Alliteratively, if the EA program needs to start more stealthily, then the ICT department may begin by cost-modelling the ICT budget.  The financial model needs to include 3-point estimates for all relevant costs.  Importantly, the higher bound is what the organisation does pay, the middle bound is what they should pay, and the lower bound (the 10% CI) is what they could pay.  This forces the team to not only to prep the model with uncertainty (for later simulation) but also to make sure that realistic stretch targets are imposed for projected cost reductions.

Once the model is run through a deep sensitivity analysis the team can then strip out all non-capability cost drivers, such as internal transfers, tax liabilities, interest and depreciation etc.

STEP 2:  Capability.

What is left are the most sensitive capability cost drivers.  The team now needs to make sure they focus on what is valuable and not just what is sensitive.  This is critical to ensure that the team doesn’t focus on low impact back-office ICT enabled capability but rather on high-impact, high-value operational capability.  The key is to ensure that an accurate value chain is used.

The best way to achieve an accurate value chain is to (a) develop a generic value chain based on industry baselines and then, (b) refine it using the firm’s consolidated financial returns.  The team should work with a management accountant to allocate costs amongst the various primary and supporting functions.  This will highlight exactly where the firm (i) derives its primary value, and (ii) along which lines it is differentiated.

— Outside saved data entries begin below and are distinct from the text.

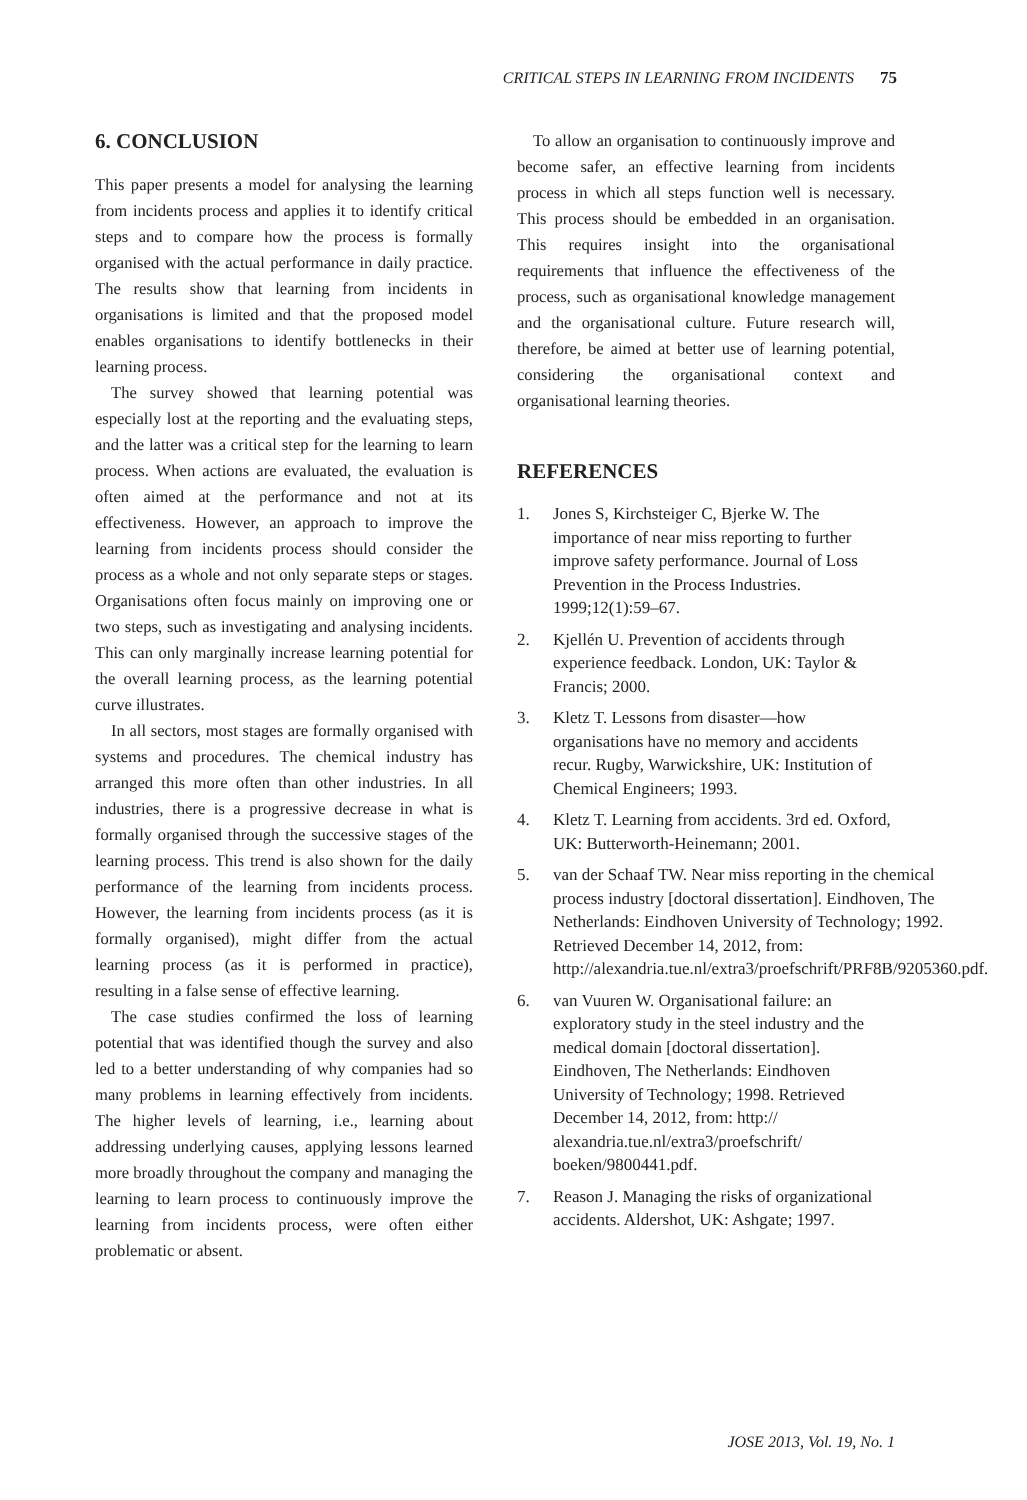CRITICAL STEPS IN LEARNING FROM INCIDENTS 75
6. CONCLUSION
This paper presents a model for analysing the learning from incidents process and applies it to identify critical steps and to compare how the process is formally organised with the actual performance in daily practice. The results show that learning from incidents in organisations is limited and that the proposed model enables organisations to identify bottlenecks in their learning process.
The survey showed that learning potential was especially lost at the reporting and the evaluating steps, and the latter was a critical step for the learning to learn process. When actions are evaluated, the evaluation is often aimed at the performance and not at its effectiveness. However, an approach to improve the learning from incidents process should consider the process as a whole and not only separate steps or stages. Organisations often focus mainly on improving one or two steps, such as investigating and analysing incidents. This can only marginally increase learning potential for the overall learning process, as the learning potential curve illustrates.
In all sectors, most stages are formally organised with systems and procedures. The chemical industry has arranged this more often than other industries. In all industries, there is a progressive decrease in what is formally organised through the successive stages of the learning process. This trend is also shown for the daily performance of the learning from incidents process. However, the learning from incidents process (as it is formally organised), might differ from the actual learning process (as it is performed in practice), resulting in a false sense of effective learning.
The case studies confirmed the loss of learning potential that was identified though the survey and also led to a better understanding of why companies had so many problems in learning effectively from incidents. The higher levels of learning, i.e., learning about addressing underlying causes, applying lessons learned more broadly throughout the company and managing the learning to learn process to continuously improve the learning from incidents process, were often either problematic or absent.
To allow an organisation to continuously improve and become safer, an effective learning from incidents process in which all steps function well is necessary. This process should be embedded in an organisation. This requires insight into the organisational requirements that influence the effectiveness of the process, such as organisational knowledge management and the organisational culture. Future research will, therefore, be aimed at better use of learning potential, considering the organisational context and organisational learning theories.
REFERENCES
1. Jones S, Kirchsteiger C, Bjerke W. The importance of near miss reporting to further improve safety performance. Journal of Loss Prevention in the Process Industries. 1999;12(1):59–67.
2. Kjellén U. Prevention of accidents through experience feedback. London, UK: Taylor & Francis; 2000.
3. Kletz T. Lessons from disaster—how organisations have no memory and accidents recur. Rugby, Warwickshire, UK: Institution of Chemical Engineers; 1993.
4. Kletz T. Learning from accidents. 3rd ed. Oxford, UK: Butterworth-Heinemann; 2001.
5. van der Schaaf TW. Near miss reporting in the chemical process industry [doctoral dissertation]. Eindhoven, The Netherlands: Eindhoven University of Technology; 1992. Retrieved December 14, 2012, from: http://alexandria.tue.nl/extra3/proefschrift/PRF8B/9205360.pdf.
6. van Vuuren W. Organisational failure: an exploratory study in the steel industry and the medical domain [doctoral dissertation]. Eindhoven, The Netherlands: Eindhoven University of Technology; 1998. Retrieved December 14, 2012, from: http:// alexandria.tue.nl/extra3/proefschrift/ boeken/9800441.pdf.
7. Reason J. Managing the risks of organizational accidents. Aldershot, UK: Ashgate; 1997.
JOSE 2013, Vol. 19, No. 1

Once the team understands these financial value-drivers and competitive subtleties they can now calibrate the capability-cost drivers with the value chain.

STEP 3:  Architecture.

Once the team has a short list of sensitive areas which are both architecturally weak and financially valuable they can then set about increasing the capability within defined parameters.

To do this, the team needs to create a parameterised architecture.  The architectural model has two facets: (a) it has capability components enabling it to encompass the dependencies of the area the team is focusing on, and (b) the capability components have attached values.

Determining values for model is oftentimes difficult.  Not all components of capability have easily defined financial parameters.  What value does the team place on information?  on processes? on services or even on task functions in certain roles?  Although this will be the subject of another blog the intangible aspects of capability must all affect the 100% of financial value.  For instance, a Role filled to 80% (due to shortfalls in the person filling the role) will not necessarily mean that the capability runs at 80%.  For a good set of capability coefficients the team can use the COSYSMO model elements. These coefficients allow the team to see how the overall cost is varied by differences in organisational capability.

Once the architectural model is built the team can adjust the parameters so that they achieve both the cost that they could deliver whilst making sure that they are also increasing overall capability, i.e. process output, software integration, role utilisation etc.

Whereas standard cost reduction programs reduce cost without accounting for the wider capability sensitivities, this methodology is able to model a capability financially yet cognisant of how intangible aspects support its overall enterprise value.

IN SUMM

Through this method the team is not only able to identify the areas requiring attention but they are also able to ensure that that costs are reduced without compromising overall business capability.  Moreover, the team will be able to do this whilst engaging with both the technical and the financial teams.

Most importantly, by focusing on capability and not architecture the organisation can hone in on not just on the hot-spots – because their will be too many to count – but on the valuable hot-spots.